(Dataset entries)

────────────────────

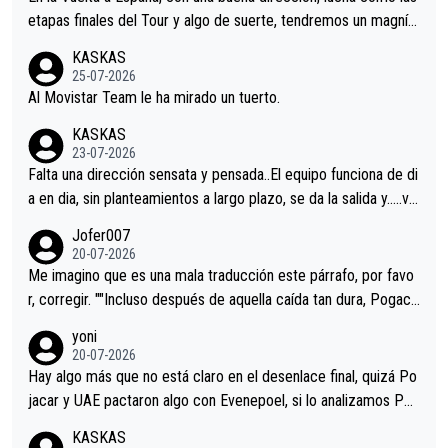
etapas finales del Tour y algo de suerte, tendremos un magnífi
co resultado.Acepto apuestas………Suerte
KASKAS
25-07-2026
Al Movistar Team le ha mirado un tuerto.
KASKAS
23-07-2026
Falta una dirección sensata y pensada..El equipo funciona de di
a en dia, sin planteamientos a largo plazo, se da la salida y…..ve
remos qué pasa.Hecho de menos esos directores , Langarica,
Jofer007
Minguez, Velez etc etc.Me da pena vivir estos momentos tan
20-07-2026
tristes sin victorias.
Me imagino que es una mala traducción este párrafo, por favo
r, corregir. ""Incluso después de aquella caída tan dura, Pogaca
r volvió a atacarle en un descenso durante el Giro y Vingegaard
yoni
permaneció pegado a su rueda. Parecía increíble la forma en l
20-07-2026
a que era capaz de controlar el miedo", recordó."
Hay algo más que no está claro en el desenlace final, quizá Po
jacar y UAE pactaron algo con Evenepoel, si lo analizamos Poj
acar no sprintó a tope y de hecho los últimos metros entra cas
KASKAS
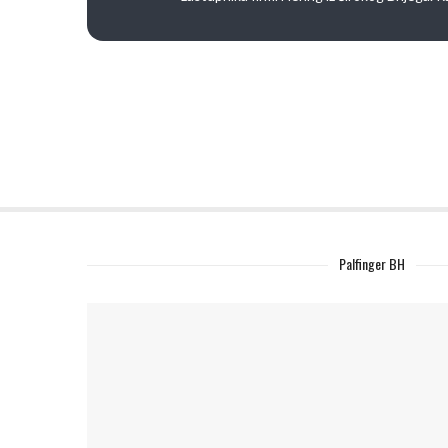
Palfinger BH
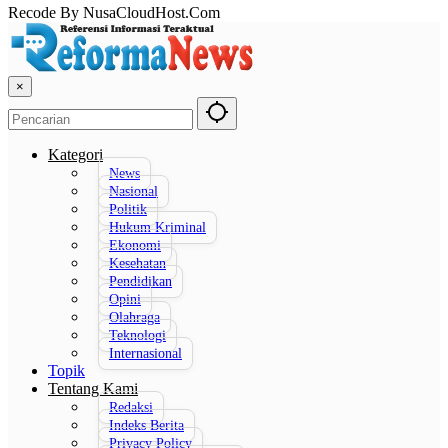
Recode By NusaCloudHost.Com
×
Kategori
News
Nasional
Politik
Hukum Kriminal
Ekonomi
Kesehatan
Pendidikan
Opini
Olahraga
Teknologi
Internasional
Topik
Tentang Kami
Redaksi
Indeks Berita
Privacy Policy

────────────────────

Reproduce the lines of the records verbatim, beginning with the line that contains "Palfinger BH" and continuing through the end of the records, both ends included. Omit the pictures from your answer.

Palfinger BH
Recode By NusaCloudHost.Com
×
Kategori
News
Nasional
Politik
Hukum Kriminal
Ekonomi
Kesehatan
Pendidikan
Opini
Olahraga
Teknologi
Internasional
Topik
Tentang Kami
Redaksi
Indeks Berita
Privacy Policy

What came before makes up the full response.